[Start of section]

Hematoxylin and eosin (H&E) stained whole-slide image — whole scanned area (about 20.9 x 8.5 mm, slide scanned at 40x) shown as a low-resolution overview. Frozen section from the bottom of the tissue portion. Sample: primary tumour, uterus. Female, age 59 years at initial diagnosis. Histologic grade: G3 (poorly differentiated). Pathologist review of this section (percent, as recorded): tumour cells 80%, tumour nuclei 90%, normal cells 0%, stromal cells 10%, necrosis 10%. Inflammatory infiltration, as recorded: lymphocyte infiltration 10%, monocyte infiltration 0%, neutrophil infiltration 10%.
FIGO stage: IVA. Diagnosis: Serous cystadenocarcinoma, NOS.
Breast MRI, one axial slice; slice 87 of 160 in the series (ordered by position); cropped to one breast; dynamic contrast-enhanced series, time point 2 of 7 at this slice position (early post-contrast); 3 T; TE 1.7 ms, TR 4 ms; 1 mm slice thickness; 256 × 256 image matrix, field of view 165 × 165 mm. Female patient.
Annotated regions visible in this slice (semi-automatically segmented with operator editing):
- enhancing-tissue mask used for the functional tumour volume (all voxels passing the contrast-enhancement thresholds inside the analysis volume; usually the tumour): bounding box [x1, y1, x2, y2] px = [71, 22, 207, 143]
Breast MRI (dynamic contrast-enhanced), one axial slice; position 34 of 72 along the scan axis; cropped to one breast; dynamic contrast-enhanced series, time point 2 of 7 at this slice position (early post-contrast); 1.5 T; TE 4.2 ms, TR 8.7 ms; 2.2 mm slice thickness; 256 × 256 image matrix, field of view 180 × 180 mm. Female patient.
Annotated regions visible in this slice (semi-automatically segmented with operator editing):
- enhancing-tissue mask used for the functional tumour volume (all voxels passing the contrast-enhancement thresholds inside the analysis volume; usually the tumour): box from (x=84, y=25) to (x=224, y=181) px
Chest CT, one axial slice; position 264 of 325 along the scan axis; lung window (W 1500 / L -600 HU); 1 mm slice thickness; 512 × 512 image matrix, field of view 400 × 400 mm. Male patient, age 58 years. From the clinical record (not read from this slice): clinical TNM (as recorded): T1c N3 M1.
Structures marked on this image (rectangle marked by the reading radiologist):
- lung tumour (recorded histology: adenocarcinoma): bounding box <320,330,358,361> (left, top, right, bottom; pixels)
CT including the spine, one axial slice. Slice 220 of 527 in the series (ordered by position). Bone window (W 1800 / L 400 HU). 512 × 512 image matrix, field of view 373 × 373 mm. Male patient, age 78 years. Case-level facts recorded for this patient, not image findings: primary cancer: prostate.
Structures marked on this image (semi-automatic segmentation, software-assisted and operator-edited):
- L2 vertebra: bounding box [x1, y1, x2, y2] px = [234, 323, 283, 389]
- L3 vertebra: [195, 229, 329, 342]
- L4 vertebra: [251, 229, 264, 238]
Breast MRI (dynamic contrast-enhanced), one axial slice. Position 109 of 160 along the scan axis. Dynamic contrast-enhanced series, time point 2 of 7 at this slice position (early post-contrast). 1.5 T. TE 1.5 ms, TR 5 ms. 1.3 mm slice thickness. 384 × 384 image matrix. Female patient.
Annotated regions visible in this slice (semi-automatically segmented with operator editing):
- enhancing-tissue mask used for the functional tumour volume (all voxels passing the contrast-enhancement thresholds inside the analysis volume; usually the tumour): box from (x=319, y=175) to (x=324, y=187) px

[End of section]

> _Exercise details_
Transcribe all the material exactly.

> _Result of the task_
Hematoxylin and eosin (H&E) stained whole-slide image — whole scanned area (about 20.9 x 8.5 mm, slide scanned at 40x) shown as a low-resolution overview. Frozen section from the bottom of the tissue portion. Sample: primary tumour, uterus. Female, age 59 years at initial diagnosis. Histologic grade: G3 (poorly differentiated). Pathologist review of this section (percent, as recorded): tumour cells 80%, tumour nuclei 90%, normal cells 0%, stromal cells 10%, necrosis 10%. Inflammatory infiltration, as recorded: lymphocyte infiltration 10%, monocyte infiltration 0%, neutrophil infiltration 10%.
FIGO stage: IVA. Diagnosis: Serous cystadenocarcinoma, NOS.
Breast MRI, one axial slice; slice 87 of 160 in the series (ordered by position); cropped to one breast; dynamic contrast-enhanced series, time point 2 of 7 at this slice position (early post-contrast); 3 T; TE 1.7 ms, TR 4 ms; 1 mm slice thickness; 256 × 256 image matrix, field of view 165 × 165 mm. Female patient.
Annotated regions visible in this slice (semi-automatically segmented with operator editing):
- enhancing-tissue mask used for the functional tumour volume (all voxels passing the contrast-enhancement thresholds inside the analysis volume; usually the tumour): bounding box [x1, y1, x2, y2] px = [71, 22, 207, 143]
Breast MRI (dynamic contrast-enhanced), one axial slice; position 34 of 72 along the scan axis; cropped to one breast; dynamic contrast-enhanced series, time point 2 of 7 at this slice position (early post-contrast); 1.5 T; TE 4.2 ms, TR 8.7 ms; 2.2 mm slice thickness; 256 × 256 image matrix, field of view 180 × 180 mm. Female patient.
Annotated regions visible in this slice (semi-automatically segmented with operator editing):
- enhancing-tissue mask used for the functional tumour volume (all voxels passing the contrast-enhancement thresholds inside the analysis volume; usually the tumour): box from (x=84, y=25) to (x=224, y=181) px
Chest CT, one axial slice; position 264 of 325 along the scan axis; lung window (W 1500 / L -600 HU); 1 mm slice thickness; 512 × 512 image matrix, field of view 400 × 400 mm. Male patient, age 58 years. From the clinical record (not read from this slice): clinical TNM (as recorded): T1c N3 M1.
Structures marked on this image (rectangle marked by the reading radiologist):
- lung tumour (recorded histology: adenocarcinoma): bounding box <320,330,358,361> (left, top, right, bottom; pixels)
CT including the spine, one axial slice. Slice 220 of 527 in the series (ordered by position). Bone window (W 1800 / L 400 HU). 512 × 512 image matrix, field of view 373 × 373 mm. Male patient, age 78 years. Case-level facts recorded for this patient, not image findings: primary cancer: prostate.
Structures marked on this image (semi-automatic segmentation, software-assisted and operator-edited):
- L2 vertebra: bounding box [x1, y1, x2, y2] px = [234, 323, 283, 389]
- L3 vertebra: [195, 229, 329, 342]
- L4 vertebra: [251, 229, 264, 238]
Breast MRI (dynamic contrast-enhanced), one axial slice. Position 109 of 160 along the scan axis. Dynamic contrast-enhanced series, time point 2 of 7 at this slice position (early post-contrast). 1.5 T. TE 1.5 ms, TR 5 ms. 1.3 mm slice thickness. 384 × 384 image matrix. Female patient.
Annotated regions visible in this slice (semi-automatically segmented with operator editing):
- enhancing-tissue mask used for the functional tumour volume (all voxels passing the contrast-enhancement thresholds inside the analysis volume; usually the tumour): box from (x=319, y=175) to (x=324, y=187) px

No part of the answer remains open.